(Records contained in a dataset)
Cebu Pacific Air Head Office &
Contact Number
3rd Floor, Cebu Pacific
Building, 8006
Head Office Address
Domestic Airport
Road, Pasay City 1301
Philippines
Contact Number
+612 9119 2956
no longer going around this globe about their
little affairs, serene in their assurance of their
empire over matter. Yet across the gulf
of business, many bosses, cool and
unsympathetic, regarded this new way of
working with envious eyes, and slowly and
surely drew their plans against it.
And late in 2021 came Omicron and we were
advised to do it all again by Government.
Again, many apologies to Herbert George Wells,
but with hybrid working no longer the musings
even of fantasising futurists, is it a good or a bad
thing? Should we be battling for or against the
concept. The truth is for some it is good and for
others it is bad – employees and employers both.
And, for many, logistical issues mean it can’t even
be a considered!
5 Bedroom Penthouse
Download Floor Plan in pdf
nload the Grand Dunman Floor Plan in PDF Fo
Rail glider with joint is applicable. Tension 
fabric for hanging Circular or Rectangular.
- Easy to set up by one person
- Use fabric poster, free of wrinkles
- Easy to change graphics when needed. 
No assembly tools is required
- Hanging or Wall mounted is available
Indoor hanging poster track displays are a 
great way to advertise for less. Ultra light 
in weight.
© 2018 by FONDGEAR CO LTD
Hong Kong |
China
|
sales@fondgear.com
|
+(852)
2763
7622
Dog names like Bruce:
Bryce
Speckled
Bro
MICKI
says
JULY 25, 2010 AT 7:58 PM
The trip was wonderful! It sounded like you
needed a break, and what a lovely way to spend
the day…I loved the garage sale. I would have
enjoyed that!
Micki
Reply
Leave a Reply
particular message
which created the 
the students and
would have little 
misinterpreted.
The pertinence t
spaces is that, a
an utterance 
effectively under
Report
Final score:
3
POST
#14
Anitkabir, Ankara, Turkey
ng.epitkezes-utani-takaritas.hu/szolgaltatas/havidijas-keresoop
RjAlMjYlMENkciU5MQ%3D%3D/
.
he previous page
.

> [Exercise brief]:
Each record above must be given again exactly.

> [Task output]:
Cebu Pacific Air Head Office &
Contact Number
3rd Floor, Cebu Pacific
Building, 8006
Head Office Address
Domestic Airport
Road, Pasay City 1301
Philippines
Contact Number
+612 9119 2956
no longer going around this globe about their
little affairs, serene in their assurance of their
empire over matter. Yet across the gulf
of business, many bosses, cool and
unsympathetic, regarded this new way of
working with envious eyes, and slowly and
surely drew their plans against it.
And late in 2021 came Omicron and we were
advised to do it all again by Government.
Again, many apologies to Herbert George Wells,
but with hybrid working no longer the musings
even of fantasising futurists, is it a good or a bad
thing? Should we be battling for or against the
concept. The truth is for some it is good and for
others it is bad – employees and employers both.
And, for many, logistical issues mean it can’t even
be a considered!
5 Bedroom Penthouse
Download Floor Plan in pdf
nload the Grand Dunman Floor Plan in PDF Fo
Rail glider with joint is applicable. Tension 
fabric for hanging Circular or Rectangular.
- Easy to set up by one person
- Use fabric poster, free of wrinkles
- Easy to change graphics when needed. 
No assembly tools is required
- Hanging or Wall mounted is available
Indoor hanging poster track displays are a 
great way to advertise for less. Ultra light 
in weight.
© 2018 by FONDGEAR CO LTD
Hong Kong |
China
|
sales@fondgear.com
|
+(852)
2763
7622
Dog names like Bruce:
Bryce
Speckled
Bro
MICKI
says
JULY 25, 2010 AT 7:58 PM
The trip was wonderful! It sounded like you
needed a break, and what a lovely way to spend
the day…I loved the garage sale. I would have
enjoyed that!
Micki
Reply
Leave a Reply
particular message
which created the 
the students and
would have little 
misinterpreted.
The pertinence t
spaces is that, a
an utterance 
effectively under
Report
Final score:
3
POST
#14
Anitkabir, Ankara, Turkey
ng.epitkezes-utani-takaritas.hu/szolgaltatas/havidijas-keresoop
RjAlMjYlMENkciU5MQ%3D%3D/
.
he previous page
.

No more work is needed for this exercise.